*Your task*
Collect all lines from the records below that include the word "along".

(Recorded data)
* * *

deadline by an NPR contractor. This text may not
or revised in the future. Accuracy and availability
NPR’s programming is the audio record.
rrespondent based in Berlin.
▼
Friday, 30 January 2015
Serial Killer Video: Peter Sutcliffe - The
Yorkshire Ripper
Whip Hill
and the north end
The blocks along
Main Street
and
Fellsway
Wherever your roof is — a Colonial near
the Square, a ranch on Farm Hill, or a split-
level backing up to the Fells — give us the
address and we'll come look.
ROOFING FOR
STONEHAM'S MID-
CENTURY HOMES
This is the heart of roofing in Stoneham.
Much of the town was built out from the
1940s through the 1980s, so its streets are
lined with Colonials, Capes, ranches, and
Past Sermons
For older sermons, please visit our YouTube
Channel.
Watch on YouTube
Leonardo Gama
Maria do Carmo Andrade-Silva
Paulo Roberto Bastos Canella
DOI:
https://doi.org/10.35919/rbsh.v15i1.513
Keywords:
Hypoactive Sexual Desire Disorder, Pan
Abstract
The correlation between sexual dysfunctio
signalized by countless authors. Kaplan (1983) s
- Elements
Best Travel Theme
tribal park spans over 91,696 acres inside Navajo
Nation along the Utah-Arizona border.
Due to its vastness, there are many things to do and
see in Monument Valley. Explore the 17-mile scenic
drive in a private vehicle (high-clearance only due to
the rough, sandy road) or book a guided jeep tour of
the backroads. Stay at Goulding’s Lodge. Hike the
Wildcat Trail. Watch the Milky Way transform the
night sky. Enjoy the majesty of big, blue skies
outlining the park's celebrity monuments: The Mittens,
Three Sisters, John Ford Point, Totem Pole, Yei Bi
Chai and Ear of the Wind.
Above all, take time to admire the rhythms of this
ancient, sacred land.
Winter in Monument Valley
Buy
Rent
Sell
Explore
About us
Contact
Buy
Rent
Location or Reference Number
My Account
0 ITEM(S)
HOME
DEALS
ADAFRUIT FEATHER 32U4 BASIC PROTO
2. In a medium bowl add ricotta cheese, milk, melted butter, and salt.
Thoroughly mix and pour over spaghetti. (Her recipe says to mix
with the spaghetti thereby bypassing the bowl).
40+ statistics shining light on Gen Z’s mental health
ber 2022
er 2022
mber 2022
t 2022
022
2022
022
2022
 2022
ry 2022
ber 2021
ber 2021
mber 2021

* * *

*Answer section*
The blocks along
Nation along the Utah-Arizona border.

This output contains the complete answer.